Study on hydrodynamic noise characteristics of stiffened cylindrical shell with multilayer gradient acoustic coating

In this paper, the hydrodynamic noise characteristics of a finite stiffened cylindrical shell submerged in water are studied. The shell is covered with a multilayer gradient acoustic coating, and its outer surface is subjected to excitation of turbulent boundary layer (TBL) pressure fluctuations. The power spectral density (PSD) function of the modal pressure induced by TBL pressure fluctuations is computed using two analytical methods: the direct extension method and the comb function method. These methods extend the TBL wavenumber-frequency spectrum from planar to cylindrical surfaces through different approaches.

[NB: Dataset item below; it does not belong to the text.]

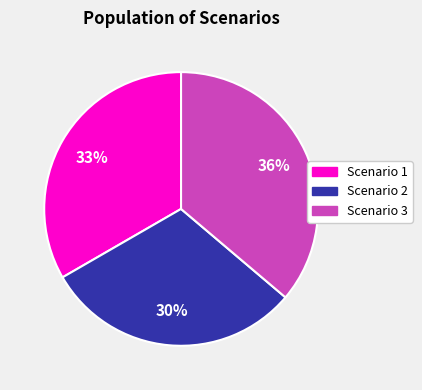

Rank the categories by value from lowest to highest.

Scenario 2, Scenario 1, Scenario 3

Furthermore, the hydrodynamic noise predicted by these analytical methods is compared with results obtained via the finite element method and the statistical energy analysis (SEA) method. The comb function method is demonstrated to be more effective in accurately predicting the hydrodynamic noise of finite cylindrical shells. Additionally, variations in the acoustic impedance, density and sound velocity of the coating in the radial direction are explored to determine their impact on hydrodynamic noise control. The results show that, compared to an uncoated shell, a multilayer gradient acoustic coating with optimized parameters can significantly attenuate the hydrodynamic noise of a finite stiffened cylindrical shell.